ASSIGNED TASK:
Set down exactly the lines running from the line with "right shoulder: (314, 1082)" to the end of the listing below, both ends included.

** Opening TASK MATERIAL block **

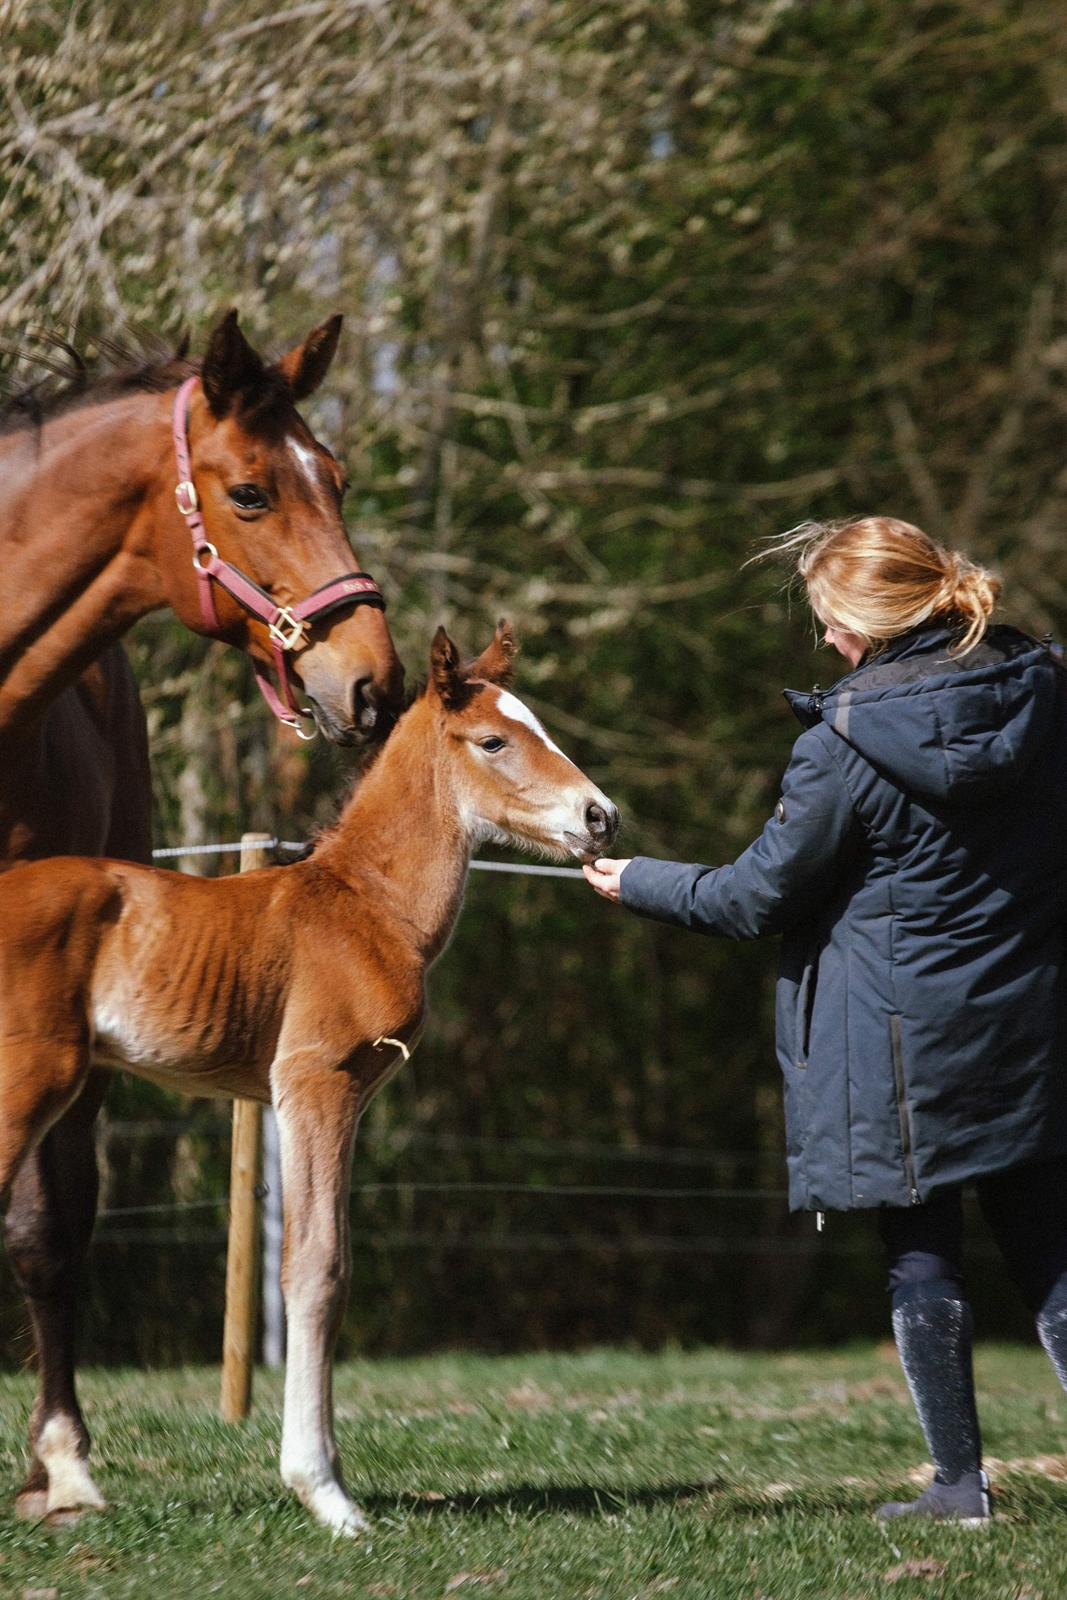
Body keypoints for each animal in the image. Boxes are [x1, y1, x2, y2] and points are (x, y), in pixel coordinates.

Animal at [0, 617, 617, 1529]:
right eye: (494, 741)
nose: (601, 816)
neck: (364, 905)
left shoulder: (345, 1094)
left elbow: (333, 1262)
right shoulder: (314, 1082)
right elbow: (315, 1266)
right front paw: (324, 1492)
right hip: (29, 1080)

** Closing TASK MATERIAL block **

SOLUTION FOR THIS TASK:
right shoulder: (314, 1082)
right elbow: (315, 1266)
right front paw: (324, 1492)
right hip: (29, 1080)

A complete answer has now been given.